Material shown:
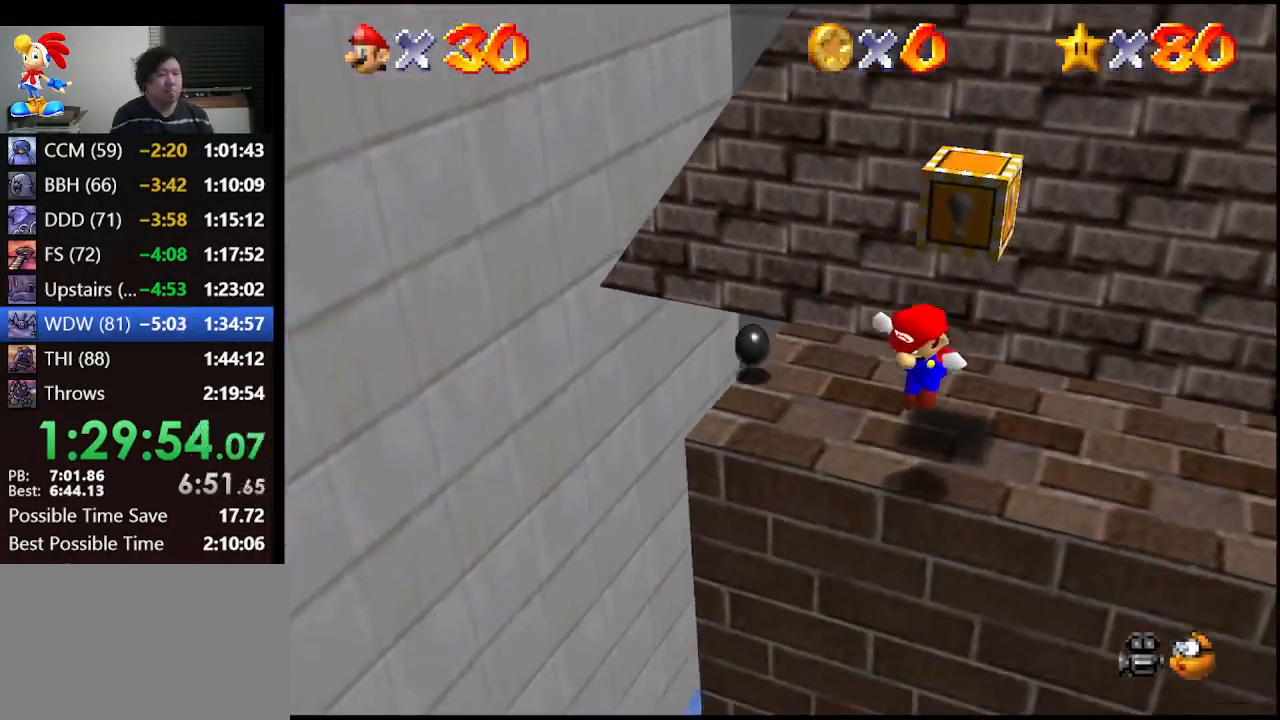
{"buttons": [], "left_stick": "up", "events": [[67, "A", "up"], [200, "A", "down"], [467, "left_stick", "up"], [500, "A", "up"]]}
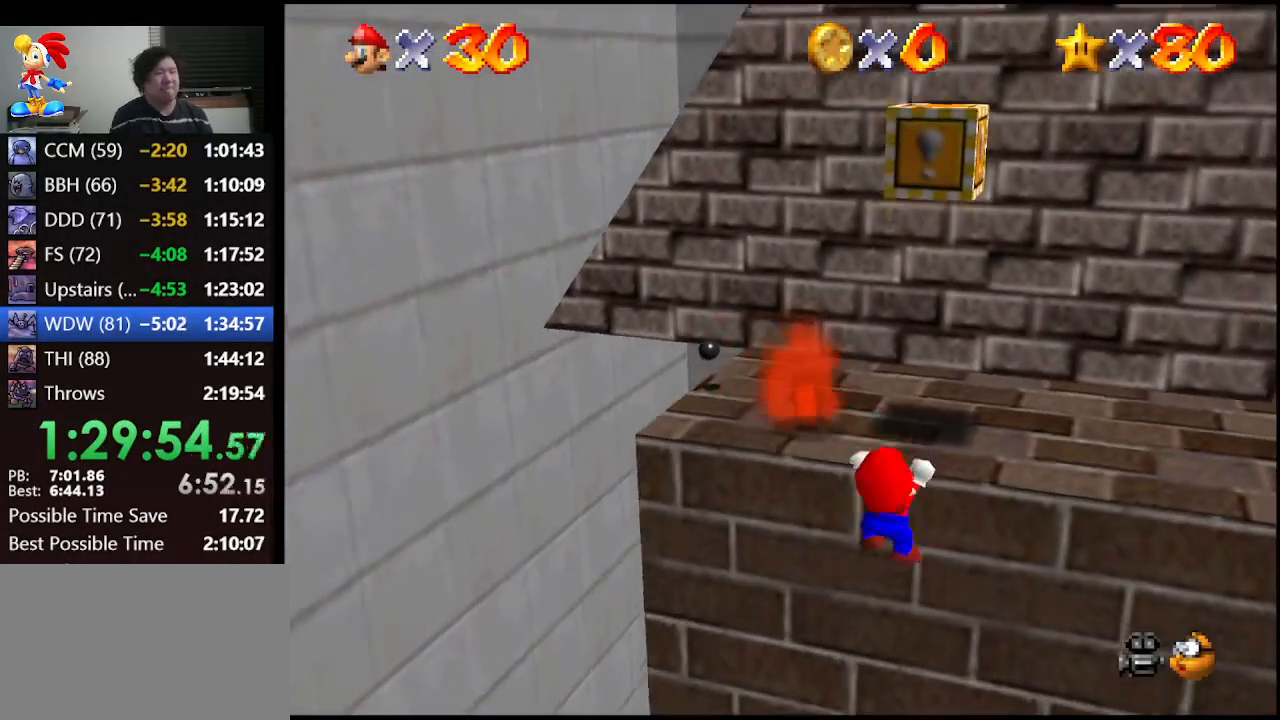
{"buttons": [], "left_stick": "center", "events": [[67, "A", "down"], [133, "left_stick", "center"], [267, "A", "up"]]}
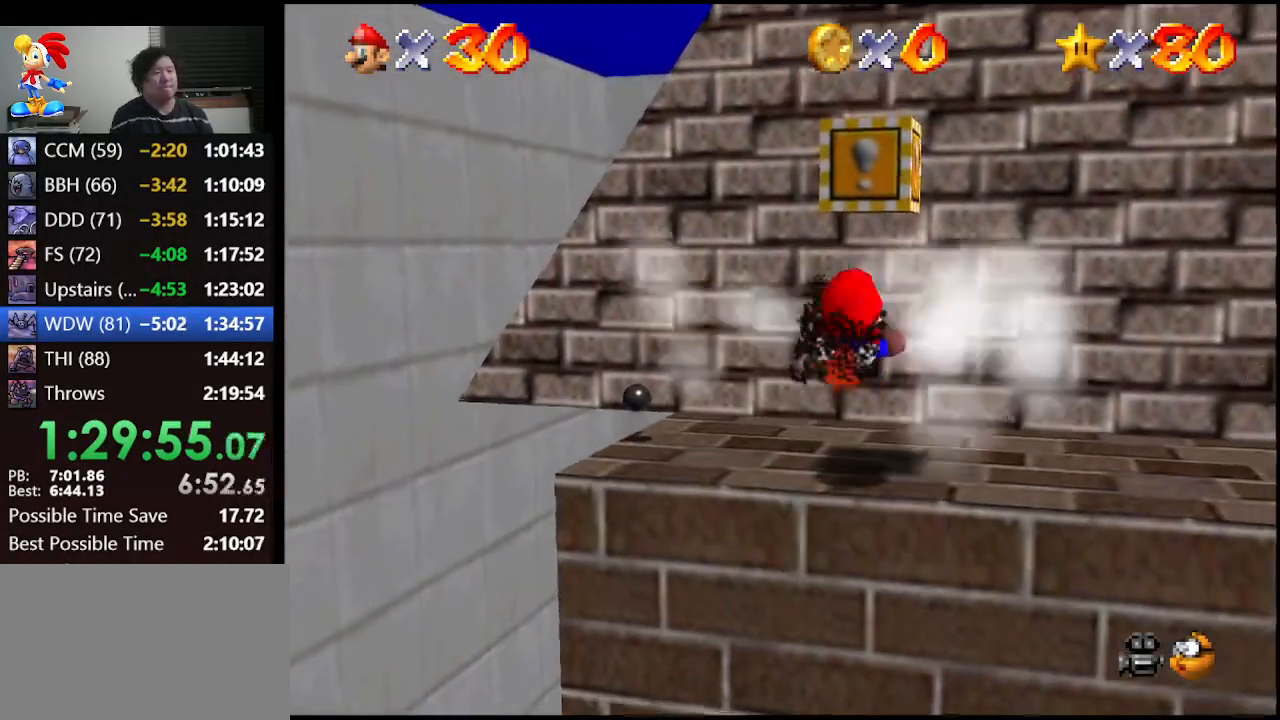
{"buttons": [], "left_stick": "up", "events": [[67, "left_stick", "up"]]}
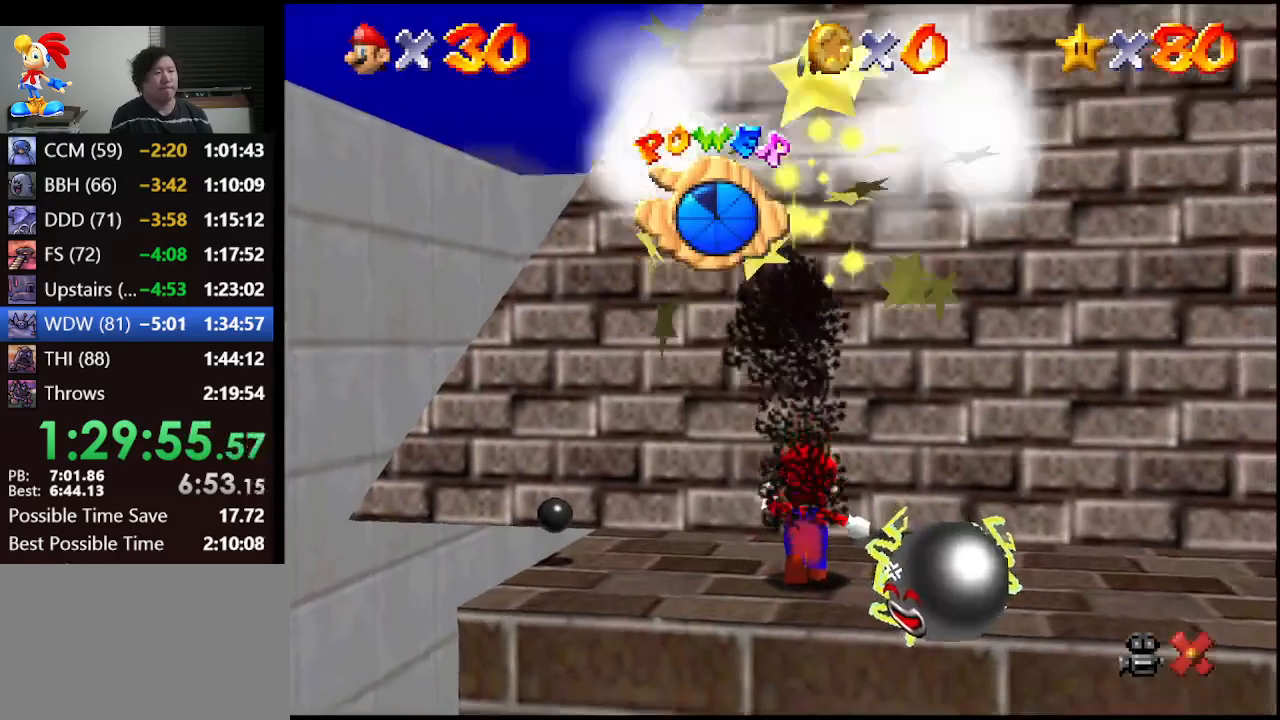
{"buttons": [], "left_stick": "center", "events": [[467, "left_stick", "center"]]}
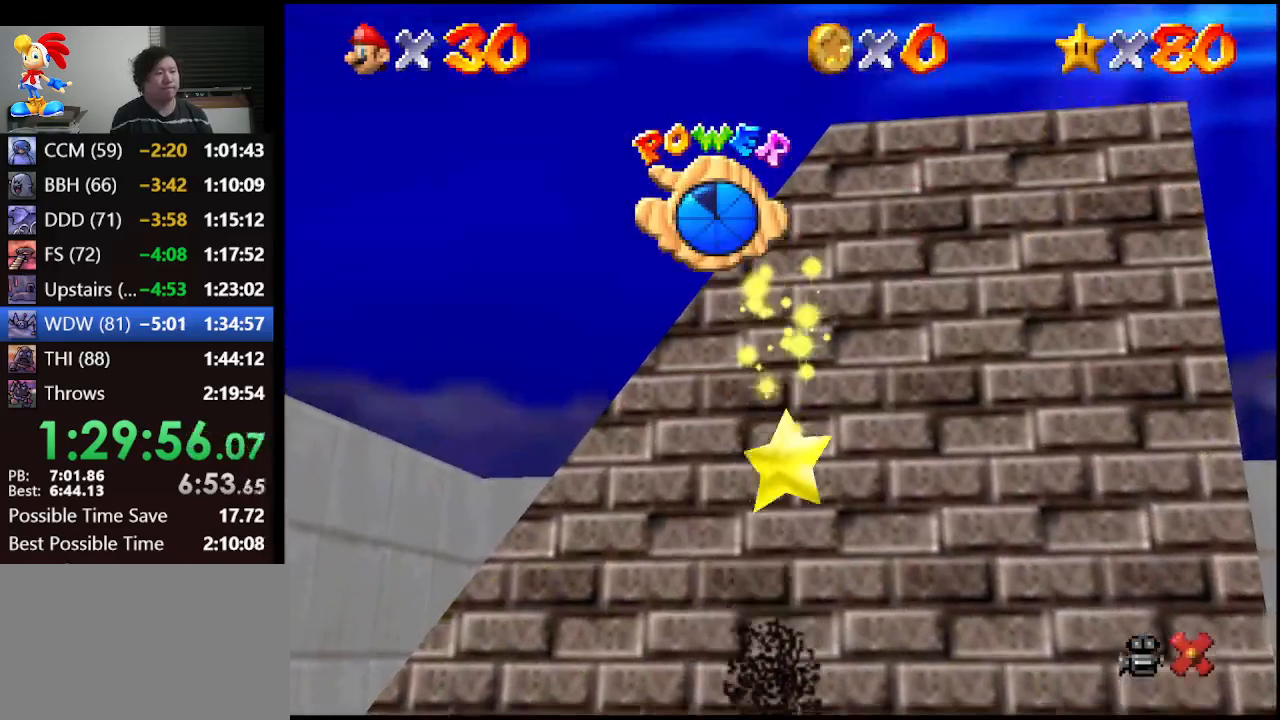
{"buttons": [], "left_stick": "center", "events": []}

Your assignment: An exact copy of the material is required, minus the pictures.

Task result:
{"buttons": [], "left_stick": "up", "events": [[67, "A", "up"], [200, "A", "down"], [467, "left_stick", "up"], [500, "A", "up"]]}
{"buttons": [], "left_stick": "center", "events": [[67, "A", "down"], [133, "left_stick", "center"], [267, "A", "up"]]}
{"buttons": [], "left_stick": "up", "events": [[67, "left_stick", "up"]]}
{"buttons": [], "left_stick": "center", "events": [[467, "left_stick", "center"]]}
{"buttons": [], "left_stick": "center", "events": []}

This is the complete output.